======== Entries shown ========

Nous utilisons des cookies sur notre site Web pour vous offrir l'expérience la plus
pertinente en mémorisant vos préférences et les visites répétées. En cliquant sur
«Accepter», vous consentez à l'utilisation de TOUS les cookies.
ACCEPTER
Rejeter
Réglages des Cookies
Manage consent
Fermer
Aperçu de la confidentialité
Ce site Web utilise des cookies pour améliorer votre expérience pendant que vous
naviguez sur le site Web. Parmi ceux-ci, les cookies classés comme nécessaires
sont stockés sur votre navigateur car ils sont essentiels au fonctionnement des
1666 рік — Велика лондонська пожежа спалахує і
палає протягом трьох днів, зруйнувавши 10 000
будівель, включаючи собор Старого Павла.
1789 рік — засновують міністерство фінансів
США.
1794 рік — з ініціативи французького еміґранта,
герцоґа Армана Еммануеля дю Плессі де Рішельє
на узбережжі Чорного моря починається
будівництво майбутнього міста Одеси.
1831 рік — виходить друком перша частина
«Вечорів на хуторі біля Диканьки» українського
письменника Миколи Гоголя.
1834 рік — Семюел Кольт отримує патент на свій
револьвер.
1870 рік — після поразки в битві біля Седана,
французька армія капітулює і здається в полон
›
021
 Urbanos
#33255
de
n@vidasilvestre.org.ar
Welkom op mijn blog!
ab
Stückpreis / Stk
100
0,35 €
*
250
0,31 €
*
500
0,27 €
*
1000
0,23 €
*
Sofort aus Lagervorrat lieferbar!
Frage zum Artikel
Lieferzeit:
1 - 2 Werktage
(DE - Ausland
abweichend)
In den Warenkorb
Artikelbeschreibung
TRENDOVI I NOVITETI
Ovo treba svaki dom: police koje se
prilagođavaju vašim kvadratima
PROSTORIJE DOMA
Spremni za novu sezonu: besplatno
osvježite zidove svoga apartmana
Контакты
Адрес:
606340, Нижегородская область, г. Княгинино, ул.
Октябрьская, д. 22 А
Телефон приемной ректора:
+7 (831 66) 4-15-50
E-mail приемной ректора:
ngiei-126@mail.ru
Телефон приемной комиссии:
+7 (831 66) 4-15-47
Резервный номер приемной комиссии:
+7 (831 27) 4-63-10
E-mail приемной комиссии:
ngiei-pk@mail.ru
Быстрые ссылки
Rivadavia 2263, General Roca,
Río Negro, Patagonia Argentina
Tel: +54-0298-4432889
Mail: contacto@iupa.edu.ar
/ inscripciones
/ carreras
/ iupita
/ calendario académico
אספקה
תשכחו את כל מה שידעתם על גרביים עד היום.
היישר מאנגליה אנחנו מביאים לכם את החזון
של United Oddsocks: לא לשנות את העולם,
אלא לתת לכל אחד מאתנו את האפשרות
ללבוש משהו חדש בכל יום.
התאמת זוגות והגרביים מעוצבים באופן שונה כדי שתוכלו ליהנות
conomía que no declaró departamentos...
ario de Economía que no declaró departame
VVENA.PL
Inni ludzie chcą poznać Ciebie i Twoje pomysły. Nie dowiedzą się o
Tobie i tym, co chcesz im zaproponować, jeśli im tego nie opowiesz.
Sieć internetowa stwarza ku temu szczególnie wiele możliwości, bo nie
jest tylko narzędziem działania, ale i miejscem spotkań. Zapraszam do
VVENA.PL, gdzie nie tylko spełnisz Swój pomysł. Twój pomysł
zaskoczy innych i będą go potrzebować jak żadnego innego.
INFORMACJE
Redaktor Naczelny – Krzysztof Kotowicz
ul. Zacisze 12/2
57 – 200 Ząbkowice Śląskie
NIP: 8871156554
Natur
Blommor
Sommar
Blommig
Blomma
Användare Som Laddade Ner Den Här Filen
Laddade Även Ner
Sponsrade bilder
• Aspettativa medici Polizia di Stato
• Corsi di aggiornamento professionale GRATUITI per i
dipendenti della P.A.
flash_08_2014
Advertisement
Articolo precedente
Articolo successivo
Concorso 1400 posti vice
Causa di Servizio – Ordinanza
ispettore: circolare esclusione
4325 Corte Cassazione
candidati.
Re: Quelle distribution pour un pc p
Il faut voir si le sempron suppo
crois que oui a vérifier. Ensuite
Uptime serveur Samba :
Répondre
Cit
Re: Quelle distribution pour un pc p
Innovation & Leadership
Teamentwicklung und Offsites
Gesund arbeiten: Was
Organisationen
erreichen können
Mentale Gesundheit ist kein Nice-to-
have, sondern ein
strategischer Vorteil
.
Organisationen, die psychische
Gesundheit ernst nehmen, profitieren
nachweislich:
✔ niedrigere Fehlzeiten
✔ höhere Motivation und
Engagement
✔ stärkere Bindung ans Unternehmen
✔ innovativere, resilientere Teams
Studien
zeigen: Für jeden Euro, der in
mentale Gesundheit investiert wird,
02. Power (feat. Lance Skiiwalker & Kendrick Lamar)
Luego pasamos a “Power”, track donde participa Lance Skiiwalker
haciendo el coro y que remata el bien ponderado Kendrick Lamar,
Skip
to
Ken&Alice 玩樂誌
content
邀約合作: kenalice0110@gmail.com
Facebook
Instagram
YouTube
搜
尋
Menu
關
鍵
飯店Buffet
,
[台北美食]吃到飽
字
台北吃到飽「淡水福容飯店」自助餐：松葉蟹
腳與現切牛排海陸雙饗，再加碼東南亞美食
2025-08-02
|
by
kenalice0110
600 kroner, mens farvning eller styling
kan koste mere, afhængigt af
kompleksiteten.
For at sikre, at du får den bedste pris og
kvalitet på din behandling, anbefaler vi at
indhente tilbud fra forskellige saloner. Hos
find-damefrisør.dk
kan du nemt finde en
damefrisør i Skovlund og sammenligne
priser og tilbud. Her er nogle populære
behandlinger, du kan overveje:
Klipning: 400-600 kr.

========

> _Exercise goal_
The required answer is every line of the data, duplicated exactly.

> _Result of the exercise_
Nous utilisons des cookies sur notre site Web pour vous offrir l'expérience la plus
pertinente en mémorisant vos préférences et les visites répétées. En cliquant sur
«Accepter», vous consentez à l'utilisation de TOUS les cookies.
ACCEPTER
Rejeter
Réglages des Cookies
Manage consent
Fermer
Aperçu de la confidentialité
Ce site Web utilise des cookies pour améliorer votre expérience pendant que vous
naviguez sur le site Web. Parmi ceux-ci, les cookies classés comme nécessaires
sont stockés sur votre navigateur car ils sont essentiels au fonctionnement des
1666 рік — Велика лондонська пожежа спалахує і
палає протягом трьох днів, зруйнувавши 10 000
будівель, включаючи собор Старого Павла.
1789 рік — засновують міністерство фінансів
США.
1794 рік — з ініціативи французького еміґранта,
герцоґа Армана Еммануеля дю Плессі де Рішельє
на узбережжі Чорного моря починається
будівництво майбутнього міста Одеси.
1831 рік — виходить друком перша частина
«Вечорів на хуторі біля Диканьки» українського
письменника Миколи Гоголя.
1834 рік — Семюел Кольт отримує патент на свій
револьвер.
1870 рік — після поразки в битві біля Седана,
французька армія капітулює і здається в полон
›
021
 Urbanos
#33255
de
n@vidasilvestre.org.ar
Welkom op mijn blog!
ab
Stückpreis / Stk
100
0,35 €
*
250
0,31 €
*
500
0,27 €
*
1000
0,23 €
*
Sofort aus Lagervorrat lieferbar!
Frage zum Artikel
Lieferzeit:
1 - 2 Werktage
(DE - Ausland
abweichend)
In den Warenkorb
Artikelbeschreibung
TRENDOVI I NOVITETI
Ovo treba svaki dom: police koje se
prilagođavaju vašim kvadratima
PROSTORIJE DOMA
Spremni za novu sezonu: besplatno
osvježite zidove svoga apartmana
Контакты
Адрес:
606340, Нижегородская область, г. Княгинино, ул.
Октябрьская, д. 22 А
Телефон приемной ректора:
+7 (831 66) 4-15-50
E-mail приемной ректора:
ngiei-126@mail.ru
Телефон приемной комиссии:
+7 (831 66) 4-15-47
Резервный номер приемной комиссии:
+7 (831 27) 4-63-10
E-mail приемной комиссии:
ngiei-pk@mail.ru
Быстрые ссылки
Rivadavia 2263, General Roca,
Río Negro, Patagonia Argentina
Tel: +54-0298-4432889
Mail: contacto@iupa.edu.ar
/ inscripciones
/ carreras
/ iupita
/ calendario académico
אספקה
תשכחו את כל מה שידעתם על גרביים עד היום.
היישר מאנגליה אנחנו מביאים לכם את החזון
של United Oddsocks: לא לשנות את העולם,
אלא לתת לכל אחד מאתנו את האפשרות
ללבוש משהו חדש בכל יום.
התאמת זוגות והגרביים מעוצבים באופן שונה כדי שתוכלו ליהנות
conomía que no declaró departamentos...
ario de Economía que no declaró departame
VVENA.PL
Inni ludzie chcą poznać Ciebie i Twoje pomysły. Nie dowiedzą się o
Tobie i tym, co chcesz im zaproponować, jeśli im tego nie opowiesz.
Sieć internetowa stwarza ku temu szczególnie wiele możliwości, bo nie
jest tylko narzędziem działania, ale i miejscem spotkań. Zapraszam do
VVENA.PL, gdzie nie tylko spełnisz Swój pomysł. Twój pomysł
zaskoczy innych i będą go potrzebować jak żadnego innego.
INFORMACJE
Redaktor Naczelny – Krzysztof Kotowicz
ul. Zacisze 12/2
57 – 200 Ząbkowice Śląskie
NIP: 8871156554
Natur
Blommor
Sommar
Blommig
Blomma
Användare Som Laddade Ner Den Här Filen
Laddade Även Ner
Sponsrade bilder
• Aspettativa medici Polizia di Stato
• Corsi di aggiornamento professionale GRATUITI per i
dipendenti della P.A.
flash_08_2014
Advertisement
Articolo precedente
Articolo successivo
Concorso 1400 posti vice
Causa di Servizio – Ordinanza
ispettore: circolare esclusione
4325 Corte Cassazione
candidati.
Re: Quelle distribution pour un pc p
Il faut voir si le sempron suppo
crois que oui a vérifier. Ensuite
Uptime serveur Samba :
Répondre
Cit
Re: Quelle distribution pour un pc p
Innovation & Leadership
Teamentwicklung und Offsites
Gesund arbeiten: Was
Organisationen
erreichen können
Mentale Gesundheit ist kein Nice-to-
have, sondern ein
strategischer Vorteil
.
Organisationen, die psychische
Gesundheit ernst nehmen, profitieren
nachweislich:
✔ niedrigere Fehlzeiten
✔ höhere Motivation und
Engagement
✔ stärkere Bindung ans Unternehmen
✔ innovativere, resilientere Teams
Studien
zeigen: Für jeden Euro, der in
mentale Gesundheit investiert wird,
02. Power (feat. Lance Skiiwalker & Kendrick Lamar)
Luego pasamos a “Power”, track donde participa Lance Skiiwalker
haciendo el coro y que remata el bien ponderado Kendrick Lamar,
Skip
to
Ken&Alice 玩樂誌
content
邀約合作: kenalice0110@gmail.com
Facebook
Instagram
YouTube
搜
尋
Menu
關
鍵
飯店Buffet
,
[台北美食]吃到飽
字
台北吃到飽「淡水福容飯店」自助餐：松葉蟹
腳與現切牛排海陸雙饗，再加碼東南亞美食
2025-08-02
|
by
kenalice0110
600 kroner, mens farvning eller styling
kan koste mere, afhængigt af
kompleksiteten.
For at sikre, at du får den bedste pris og
kvalitet på din behandling, anbefaler vi at
indhente tilbud fra forskellige saloner. Hos
find-damefrisør.dk
kan du nemt finde en
damefrisør i Skovlund og sammenligne
priser og tilbud. Her er nogle populære
behandlinger, du kan overveje:
Klipning: 400-600 kr.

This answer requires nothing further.